In Our Price with two of my friends just before my 14th birthday, we used to by each other singles as we were poor teenagers, too young to work and too frivolous to save up pocket money. I chose two: Michelle Gayle – Sweetness and this. For some reason, my head had been filled with chart pap, I’d been buying some awful stuff with my pocket money for years and I didn’t seem to have the friends or influence to via off into the right path, until I heard Some Might Say on the radio. I think possibly the opening bars are quite reminiscent of Status Quo bar chords so that may have turned my head, I’m not sure, but it was a game changer.
 
4)      The Chad who loved me – Mansun
 
The James Bond Theme that never was (although that was never likely when the name was a complete rip-off), I can vividly remember going and buying this, riding down to town straight from school.

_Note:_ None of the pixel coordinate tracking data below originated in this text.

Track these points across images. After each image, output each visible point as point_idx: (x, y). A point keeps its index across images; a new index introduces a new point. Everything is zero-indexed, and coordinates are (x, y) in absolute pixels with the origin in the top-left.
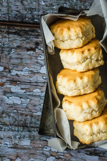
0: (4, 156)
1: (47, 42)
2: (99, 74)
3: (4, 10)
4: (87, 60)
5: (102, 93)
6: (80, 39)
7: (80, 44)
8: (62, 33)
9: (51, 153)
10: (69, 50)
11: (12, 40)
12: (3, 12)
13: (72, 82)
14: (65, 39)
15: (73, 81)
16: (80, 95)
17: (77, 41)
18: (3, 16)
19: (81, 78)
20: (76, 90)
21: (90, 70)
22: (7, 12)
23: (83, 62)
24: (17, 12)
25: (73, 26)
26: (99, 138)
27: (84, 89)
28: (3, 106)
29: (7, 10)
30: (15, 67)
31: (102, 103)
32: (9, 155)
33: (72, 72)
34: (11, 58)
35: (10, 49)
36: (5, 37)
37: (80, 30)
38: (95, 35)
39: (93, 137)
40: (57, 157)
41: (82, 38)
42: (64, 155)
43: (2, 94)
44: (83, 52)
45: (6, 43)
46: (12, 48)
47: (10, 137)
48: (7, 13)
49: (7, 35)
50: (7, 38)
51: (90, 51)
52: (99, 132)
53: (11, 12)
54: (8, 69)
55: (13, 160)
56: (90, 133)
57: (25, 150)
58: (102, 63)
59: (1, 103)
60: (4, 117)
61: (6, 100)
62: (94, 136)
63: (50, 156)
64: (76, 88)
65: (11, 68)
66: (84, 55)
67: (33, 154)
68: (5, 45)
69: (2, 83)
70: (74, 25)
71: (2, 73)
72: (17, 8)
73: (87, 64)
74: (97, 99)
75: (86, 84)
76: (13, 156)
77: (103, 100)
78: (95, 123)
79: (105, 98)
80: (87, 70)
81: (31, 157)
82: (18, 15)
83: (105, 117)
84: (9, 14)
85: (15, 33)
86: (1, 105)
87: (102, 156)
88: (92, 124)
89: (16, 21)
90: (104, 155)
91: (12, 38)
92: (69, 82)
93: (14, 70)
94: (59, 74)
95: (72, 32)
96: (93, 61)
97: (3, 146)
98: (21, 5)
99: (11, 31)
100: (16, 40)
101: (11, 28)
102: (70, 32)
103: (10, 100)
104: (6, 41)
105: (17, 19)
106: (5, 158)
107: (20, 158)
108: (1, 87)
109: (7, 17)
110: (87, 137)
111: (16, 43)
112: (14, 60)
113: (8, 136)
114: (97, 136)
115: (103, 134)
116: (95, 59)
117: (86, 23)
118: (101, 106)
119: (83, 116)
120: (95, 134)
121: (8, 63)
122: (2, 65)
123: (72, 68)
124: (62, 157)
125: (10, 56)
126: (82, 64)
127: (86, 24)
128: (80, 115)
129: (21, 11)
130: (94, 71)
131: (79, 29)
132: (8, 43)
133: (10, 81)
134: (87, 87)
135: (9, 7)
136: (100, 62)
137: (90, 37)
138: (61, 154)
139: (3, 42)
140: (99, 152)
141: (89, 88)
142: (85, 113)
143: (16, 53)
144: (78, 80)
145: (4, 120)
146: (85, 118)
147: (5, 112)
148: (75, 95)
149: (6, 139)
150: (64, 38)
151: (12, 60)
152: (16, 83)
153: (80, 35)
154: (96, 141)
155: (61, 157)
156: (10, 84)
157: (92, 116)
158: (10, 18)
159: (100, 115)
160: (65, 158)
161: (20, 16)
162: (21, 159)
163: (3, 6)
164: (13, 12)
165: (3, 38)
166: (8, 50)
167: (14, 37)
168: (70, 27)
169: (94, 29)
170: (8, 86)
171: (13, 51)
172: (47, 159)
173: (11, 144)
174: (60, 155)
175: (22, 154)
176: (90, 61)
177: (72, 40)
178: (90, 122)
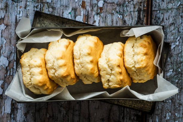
0: (6, 11)
1: (134, 30)
2: (94, 82)
3: (164, 5)
4: (110, 70)
5: (74, 82)
6: (134, 65)
7: (128, 65)
8: (141, 46)
9: (12, 62)
10: (123, 52)
11: (131, 15)
12: (162, 4)
13: (88, 51)
14: (135, 49)
15: (89, 53)
16: (73, 58)
17: (132, 61)
18: (157, 4)
19: (92, 62)
20: (79, 55)
21: (99, 72)
22: (162, 9)
23: (108, 65)
24: (162, 19)
25: (148, 59)
26: (25, 73)
27: (80, 64)
28: (60, 9)
29: (164, 8)
30: (103, 19)
31: (62, 82)
32: (8, 16)
33: (99, 53)
34: (112, 14)
35: (122, 13)
36: (134, 7)
37: (143, 66)
38: (136, 82)
39: (28, 67)
40: (8, 68)
41: (134, 67)
42: (10, 76)
43: (73, 6)
44: (119, 66)
45: (128, 9)
46: (123, 15)
47: (28, 16)
48: (160, 9)
49: (137, 9)
50: (134, 9)
51: (119, 74)
52: (32, 74)
53: (162, 12)
54: (101, 12)
55: (4, 21)
56: (32, 65)
57: (14, 33)
58: (105, 86)
59: (63, 6)
60: (48, 9)
61: (67, 11)
62: (28, 69)
63: (9, 61)
64: (81, 55)
65: (102, 15)
66: (116, 67)
67: (10, 42)
68: (127, 8)
69: (85, 6)
70: (150, 60)
71: (96, 6)
72: (167, 19)
73: (105, 70)
74: (67, 76)
75: (85, 67)
76: (8, 21)
77: (65, 82)
78: (42, 71)
79: (67, 85)
80: (99, 69)
81: (7, 40)
82: (159, 20)
83: (47, 82)
84: (160, 11)
85: (139, 17)
86: (62, 6)
87: (11, 117)
88: (41, 67)
89: (152, 18)
90: (13, 119)
91: (134, 14)
92: (89, 48)
93: (100, 18)
94: (99, 39)
95: (142, 57)
96: (109, 76)
97: (18, 9)
98: (170, 23)
99: (142, 14)
100: (132, 19)
101: (144, 14)
102: (142, 55)
103: (67, 15)
104: (130, 8)
105: (155, 20)
106: (5, 12)
107: (5, 28)
108: (81, 5)
109: (156, 9)
110: (28, 60)
111: (129, 19)
112: (110, 18)
113: (28, 14)
114: (28, 71)
115: (29, 79)
116: (110, 79)
117: (150, 73)
118: (59, 80)
119: (51, 59)
120: (30, 69)
121: (106, 11)
122: (105, 5)
123: (103, 54)
124: (8, 74)
125: (115, 13)
126: (106, 64)
127: (148, 73)
128: (52, 56)
129: (164, 23)
130: (97, 77)
131: (145, 65)
132: (128, 10)
133: (88, 14)
134: (81, 67)
135: (167, 10)
136: (107, 84)
137: (135, 76)
138: (12, 72)
139: (130, 5)
140: (15, 113)
141: (80, 69)
142: (54, 62)
143: (117, 20)
144: (90, 58)
145: (46, 10)
146: (48, 61)
147: (55, 11)
148: (74, 53)
149: (25, 13)
150: (136, 47)
151: (110, 16)
152: (86, 21)
153: (138, 65)
154: (22, 70)
155: (9, 72)
156: (85, 15)
157: (50, 68)
158: (155, 12)
159: (50, 77)
160: (8, 77)
161: (158, 23)
162: (4, 30)
163: (168, 4)
164: (162, 15)
165: (134, 5)
166: (121, 11)
167: (135, 17)
168: (148, 56)
169: (142, 82)
170: (82, 13)
171: (120, 17)
172: (6, 57)
173: (20, 18)
174: (10, 72)
175: (10, 30)
176: (109, 73)
177: (134, 56)
178: (43, 66)
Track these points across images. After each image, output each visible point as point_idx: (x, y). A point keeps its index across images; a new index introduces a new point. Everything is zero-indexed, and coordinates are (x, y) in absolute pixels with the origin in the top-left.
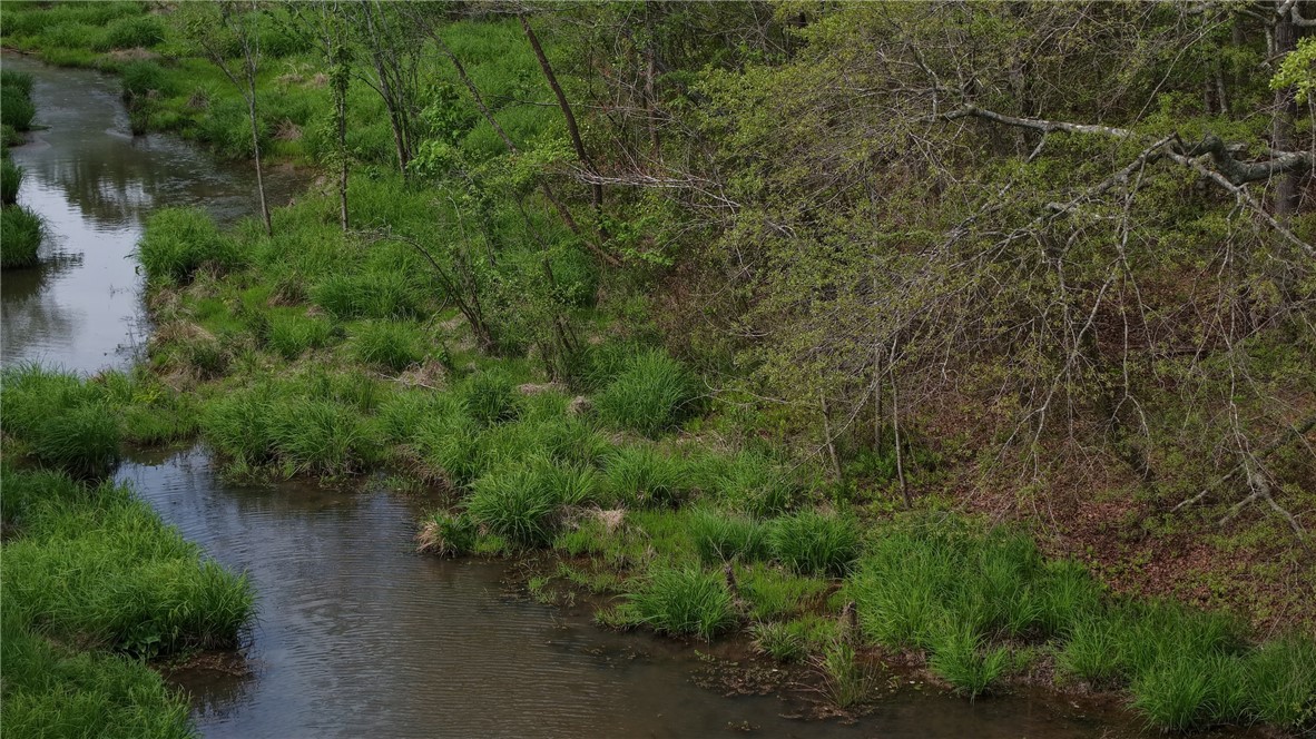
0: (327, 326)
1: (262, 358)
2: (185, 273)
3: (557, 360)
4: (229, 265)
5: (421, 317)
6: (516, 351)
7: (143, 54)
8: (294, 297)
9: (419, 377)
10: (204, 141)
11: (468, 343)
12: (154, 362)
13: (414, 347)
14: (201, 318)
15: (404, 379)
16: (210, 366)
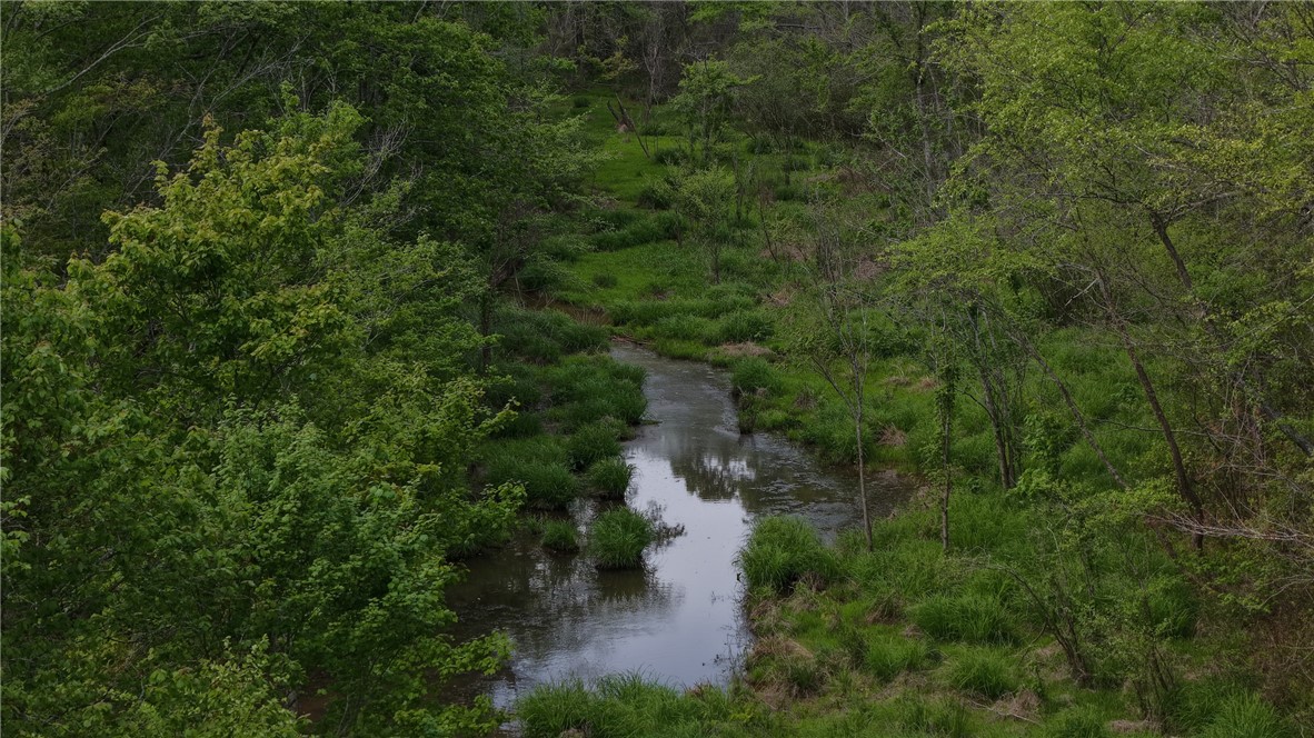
0: (923, 649)
1: (856, 678)
2: (786, 583)
3: (1151, 697)
4: (829, 577)
5: (1017, 643)
6: (1110, 684)
7: (752, 348)
8: (890, 615)
9: (1012, 707)
10: (809, 443)
11: (1063, 673)
12: (753, 674)
13: (1009, 673)
14: (796, 632)
15: (997, 708)
16: (804, 684)
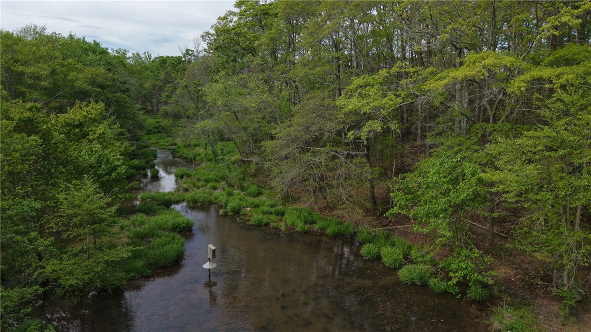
0: (204, 184)
1: (194, 189)
2: (182, 177)
3: (239, 187)
4: (189, 176)
5: (219, 182)
6: (233, 186)
7: (174, 147)
8: (199, 180)
9: (219, 190)
10: (184, 159)
11: (226, 186)
12: (177, 190)
13: (218, 186)
14: (185, 183)
15: (216, 191)
16: (186, 190)
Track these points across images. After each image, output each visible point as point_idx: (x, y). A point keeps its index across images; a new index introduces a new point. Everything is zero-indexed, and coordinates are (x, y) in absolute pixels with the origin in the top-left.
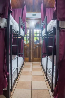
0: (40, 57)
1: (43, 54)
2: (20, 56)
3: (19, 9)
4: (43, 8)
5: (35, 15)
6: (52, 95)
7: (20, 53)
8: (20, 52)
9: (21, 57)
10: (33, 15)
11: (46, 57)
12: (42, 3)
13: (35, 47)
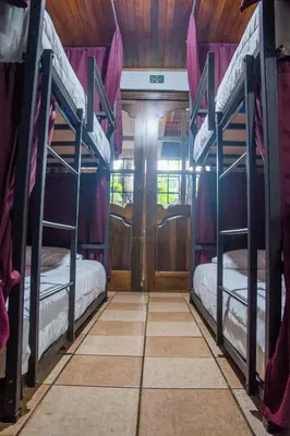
0: (184, 269)
1: (199, 247)
2: (92, 255)
3: (89, 49)
4: (197, 43)
5: (161, 79)
6: (253, 412)
7: (88, 243)
8: (91, 239)
9: (95, 259)
10: (153, 79)
11: (215, 259)
12: (192, 16)
13: (159, 222)
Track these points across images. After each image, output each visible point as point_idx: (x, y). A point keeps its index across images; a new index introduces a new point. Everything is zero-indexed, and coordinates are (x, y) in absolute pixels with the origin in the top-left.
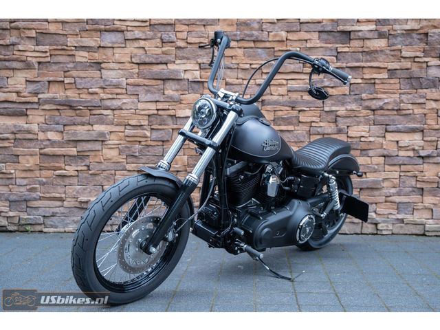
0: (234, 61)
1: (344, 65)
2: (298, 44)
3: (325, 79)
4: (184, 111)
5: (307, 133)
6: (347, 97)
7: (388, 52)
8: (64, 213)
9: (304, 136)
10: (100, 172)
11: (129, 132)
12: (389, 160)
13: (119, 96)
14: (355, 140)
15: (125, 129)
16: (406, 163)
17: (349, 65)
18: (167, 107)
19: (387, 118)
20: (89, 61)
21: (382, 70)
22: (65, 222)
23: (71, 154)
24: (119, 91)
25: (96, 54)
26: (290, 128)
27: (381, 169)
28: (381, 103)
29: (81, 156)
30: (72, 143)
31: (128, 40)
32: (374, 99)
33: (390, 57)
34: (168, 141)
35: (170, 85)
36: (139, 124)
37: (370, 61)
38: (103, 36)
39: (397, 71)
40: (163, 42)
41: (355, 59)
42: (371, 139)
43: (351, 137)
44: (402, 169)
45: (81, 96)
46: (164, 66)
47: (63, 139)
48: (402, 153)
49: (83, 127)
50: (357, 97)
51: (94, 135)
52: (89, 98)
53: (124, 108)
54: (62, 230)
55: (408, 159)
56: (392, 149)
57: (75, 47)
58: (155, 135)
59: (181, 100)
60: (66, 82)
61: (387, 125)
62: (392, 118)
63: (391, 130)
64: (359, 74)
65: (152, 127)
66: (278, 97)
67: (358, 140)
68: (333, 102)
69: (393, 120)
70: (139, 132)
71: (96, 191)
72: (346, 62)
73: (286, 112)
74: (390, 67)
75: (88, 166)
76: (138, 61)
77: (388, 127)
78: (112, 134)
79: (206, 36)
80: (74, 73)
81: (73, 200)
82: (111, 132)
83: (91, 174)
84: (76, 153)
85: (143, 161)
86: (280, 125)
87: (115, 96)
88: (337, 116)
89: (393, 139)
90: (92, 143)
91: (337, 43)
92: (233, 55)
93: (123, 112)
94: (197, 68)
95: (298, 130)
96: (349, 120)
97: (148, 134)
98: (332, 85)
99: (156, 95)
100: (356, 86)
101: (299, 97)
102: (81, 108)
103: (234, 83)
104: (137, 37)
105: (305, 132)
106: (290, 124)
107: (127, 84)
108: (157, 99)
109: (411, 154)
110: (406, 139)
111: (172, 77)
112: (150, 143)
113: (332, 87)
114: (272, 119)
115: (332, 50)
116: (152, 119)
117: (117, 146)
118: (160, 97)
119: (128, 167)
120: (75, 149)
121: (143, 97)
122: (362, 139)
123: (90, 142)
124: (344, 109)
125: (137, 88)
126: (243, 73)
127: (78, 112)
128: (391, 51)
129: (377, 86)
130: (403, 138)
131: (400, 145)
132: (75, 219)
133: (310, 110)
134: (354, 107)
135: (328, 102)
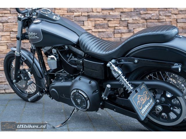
5: (113, 33)
6: (132, 13)
9: (111, 34)
13: (6, 15)
19: (152, 23)
24: (6, 12)
26: (104, 30)
28: (150, 16)
32: (146, 14)
50: (138, 13)
62: (155, 23)
66: (97, 13)
68: (126, 16)
73: (101, 21)
78: (3, 37)
86: (98, 29)
88: (128, 23)
95: (108, 31)
96: (134, 25)
101: (108, 13)
105: (112, 32)
106: (103, 28)
114: (94, 25)
117: (6, 44)
124: (131, 19)
133: (114, 20)
134: (137, 18)
135: (123, 16)
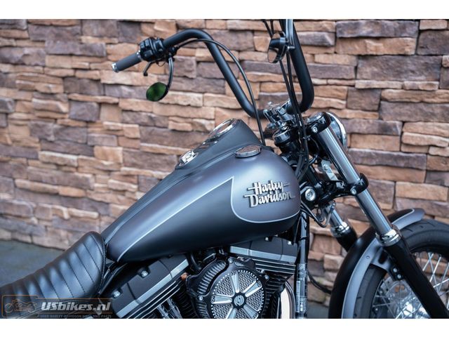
11: (38, 102)
13: (19, 43)
14: (417, 150)
15: (33, 97)
18: (86, 65)
24: (18, 34)
34: (93, 121)
36: (50, 91)
43: (408, 145)
50: (431, 60)
53: (26, 62)
58: (76, 109)
59: (108, 54)
65: (70, 97)
67: (424, 151)
68: (376, 70)
70: (51, 104)
71: (6, 185)
78: (18, 104)
82: (15, 100)
87: (13, 42)
88: (382, 99)
93: (26, 68)
97: (64, 108)
98: (377, 34)
99: (69, 44)
107: (28, 23)
108: (71, 51)
112: (67, 121)
113: (377, 39)
116: (68, 84)
117: (25, 123)
118: (74, 47)
119: (42, 156)
121: (50, 46)
122: (433, 151)
124: (398, 84)
125: (42, 30)
133: (327, 84)
134: (421, 82)
135: (367, 69)
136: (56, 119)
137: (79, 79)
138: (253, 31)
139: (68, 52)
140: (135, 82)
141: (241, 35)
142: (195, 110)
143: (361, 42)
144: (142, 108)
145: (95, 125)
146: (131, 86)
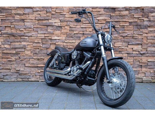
0: (73, 19)
1: (113, 20)
2: (96, 13)
3: (106, 26)
4: (54, 37)
6: (114, 32)
7: (129, 16)
8: (10, 74)
10: (24, 59)
11: (35, 45)
12: (129, 55)
13: (31, 32)
14: (117, 48)
15: (33, 44)
16: (135, 56)
17: (115, 20)
18: (48, 36)
19: (128, 40)
20: (20, 19)
21: (127, 22)
22: (11, 77)
23: (13, 53)
24: (31, 30)
25: (23, 17)
27: (126, 58)
28: (126, 34)
29: (17, 54)
30: (14, 49)
31: (34, 11)
32: (124, 33)
33: (130, 17)
34: (49, 48)
35: (49, 27)
36: (38, 42)
37: (123, 19)
38: (25, 10)
39: (132, 23)
40: (47, 12)
41: (117, 18)
42: (123, 47)
43: (115, 47)
44: (134, 59)
45: (17, 31)
46: (47, 21)
47: (10, 47)
48: (134, 53)
49: (18, 43)
51: (21, 46)
52: (20, 32)
53: (33, 36)
54: (10, 80)
55: (136, 55)
56: (130, 51)
57: (15, 14)
58: (44, 46)
59: (54, 33)
60: (11, 26)
61: (129, 42)
62: (130, 40)
63: (130, 44)
64: (118, 24)
65: (43, 43)
66: (89, 32)
67: (118, 48)
69: (131, 40)
70: (38, 45)
71: (22, 66)
72: (113, 19)
74: (130, 21)
75: (20, 57)
76: (38, 19)
77: (129, 43)
78: (28, 46)
79: (63, 10)
80: (14, 23)
81: (14, 69)
82: (28, 45)
83: (20, 60)
84: (15, 53)
85: (40, 55)
87: (29, 32)
89: (131, 47)
90: (21, 49)
91: (110, 13)
92: (72, 17)
93: (32, 37)
94: (59, 21)
96: (115, 40)
97: (41, 46)
99: (45, 31)
100: (117, 28)
102: (17, 36)
103: (73, 27)
104: (37, 10)
107: (34, 27)
108: (45, 33)
109: (137, 53)
110: (135, 48)
111: (50, 25)
112: (42, 49)
115: (108, 15)
116: (43, 40)
117: (30, 50)
119: (34, 57)
120: (15, 51)
121: (39, 32)
122: (120, 47)
123: (20, 49)
125: (37, 29)
126: (76, 23)
127: (16, 37)
128: (130, 15)
129: (125, 28)
130: (135, 47)
131: (133, 50)
132: (15, 76)
134: (117, 36)
136: (38, 48)
137: (46, 39)
138: (86, 28)
139: (44, 33)
140: (60, 39)
141: (83, 28)
142: (74, 43)
143: (106, 29)
144: (62, 44)
145: (49, 49)
146: (58, 40)
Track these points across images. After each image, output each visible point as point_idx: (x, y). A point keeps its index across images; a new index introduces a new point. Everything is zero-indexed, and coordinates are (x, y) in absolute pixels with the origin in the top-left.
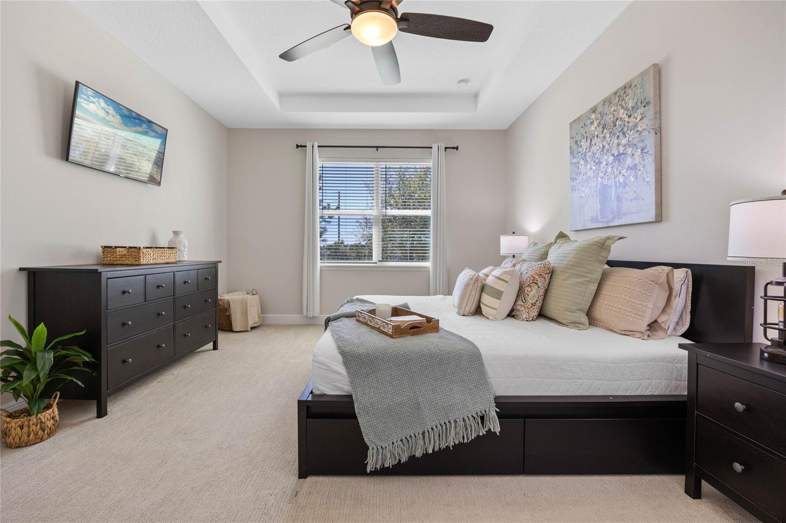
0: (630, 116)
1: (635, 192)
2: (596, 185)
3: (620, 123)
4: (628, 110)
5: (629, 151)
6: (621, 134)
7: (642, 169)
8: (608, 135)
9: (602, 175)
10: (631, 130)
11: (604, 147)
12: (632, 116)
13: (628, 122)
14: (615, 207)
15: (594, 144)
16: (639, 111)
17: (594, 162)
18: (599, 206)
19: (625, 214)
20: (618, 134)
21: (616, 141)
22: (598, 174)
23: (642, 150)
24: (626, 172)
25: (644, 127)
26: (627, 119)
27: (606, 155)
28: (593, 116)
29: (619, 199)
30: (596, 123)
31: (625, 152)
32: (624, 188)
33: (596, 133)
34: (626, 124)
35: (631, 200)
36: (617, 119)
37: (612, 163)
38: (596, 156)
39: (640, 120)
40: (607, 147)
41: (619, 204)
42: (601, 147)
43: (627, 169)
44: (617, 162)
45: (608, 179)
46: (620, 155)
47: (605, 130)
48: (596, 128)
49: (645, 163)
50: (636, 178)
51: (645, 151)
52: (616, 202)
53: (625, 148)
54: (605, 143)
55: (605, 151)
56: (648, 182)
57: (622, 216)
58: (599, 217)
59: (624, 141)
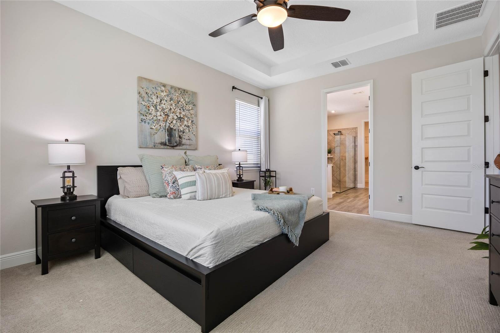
0: (186, 104)
1: (188, 137)
2: (165, 126)
3: (182, 104)
4: (186, 101)
5: (186, 119)
6: (182, 109)
7: (192, 128)
8: (174, 105)
9: (170, 122)
10: (187, 111)
11: (171, 109)
12: (188, 105)
13: (186, 106)
14: (178, 141)
15: (163, 103)
16: (191, 105)
17: (164, 113)
18: (167, 138)
19: (183, 145)
20: (180, 108)
21: (179, 110)
22: (167, 121)
23: (192, 121)
24: (184, 127)
25: (193, 113)
26: (185, 104)
27: (173, 113)
28: (163, 88)
29: (180, 137)
30: (165, 94)
31: (184, 118)
32: (183, 133)
33: (165, 99)
34: (185, 106)
35: (187, 139)
36: (180, 101)
37: (176, 119)
38: (165, 111)
39: (191, 109)
40: (173, 110)
41: (180, 139)
42: (169, 108)
43: (185, 126)
44: (179, 120)
45: (174, 126)
46: (180, 117)
47: (172, 101)
48: (165, 96)
49: (193, 127)
50: (189, 131)
51: (193, 122)
52: (178, 138)
53: (184, 117)
54: (172, 108)
55: (172, 112)
56: (194, 135)
57: (182, 145)
58: (167, 143)
59: (183, 113)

It was March ’97 so I was preparing for my GCSE’s and was out the back of the house on the sole computer we had and I think I must have played it a good three times but whenever the strings come in at the beginning it takes me back to then and as the sunset in the patio doors behind me and dark descended I must have pressed play again.
 
5)      You do something to me – Paul Weller
 
The wife and I’s first dance, played by the band we had, so not this version, but it will forever be our first song and I will be transported back to that weekend in May, two of the best days of my life, where I married the best thing ever to happen to me.
 
6)      Dear Friends – Elbow
 
If I’m stranded on a desert island with just these eight songs, the bible (good for starting a fire) the complete works of Shakespeare (think I’d get a bit bored after a couple of plays and maybe a sonnet or two) and a luxury item, they will have to be bits of home and things that make me happy to keep me sane and my best friends have definitely done that over the years.  The first line “You are angels and drunks, you are magi” pretty much sums them up, and I always think of them when I hear it.
 
7)      Tap at my Window – Laura Marling
 
“He taps at my window, willing that I let him in…..”
When I first started seeing the girl that is now my wife, she lived in a basement flat below a terraced house. I had recently heard the third record by Laura Marling that summer before and I had fallen under the spell of this amazing voice that invokes and pays homage to the greats, most notably Joni Mitchell. There was a fair amount of record collection comparison those first few months and Laura’s first was a particular favourite of hers and it was played a lot in that flat. This song became to mean a huge amount to us, mainly because when I’d finished a shift and closed the pub I was a duty manager at, I would go back to hers and have to knock at the window at street level for her to let me in.
 
8)      In my life – The Beatles
 
As Mr G said himself on the programme, you have to have something by the greatest band of all time. A band that have been with me my entire life, from, as my Mum told me, sitting in the pushchair singing a long whilst in the town centre when I was very small, to considering something to be used on the CD we gave to the Registry Office. As it happened we didn’t use anything by them, but my choice was this, In my Life, as it encapsulated everything I wanted that day to mean, not just about my wife, but my family and friends. It isn’t necessarily my favourite Beatles song, but then there are so many to choose from.
 
These songs could be different in a few years’ time. They were probably different a few years ago.
It all depends where are you now, where you were at the time and where you might be.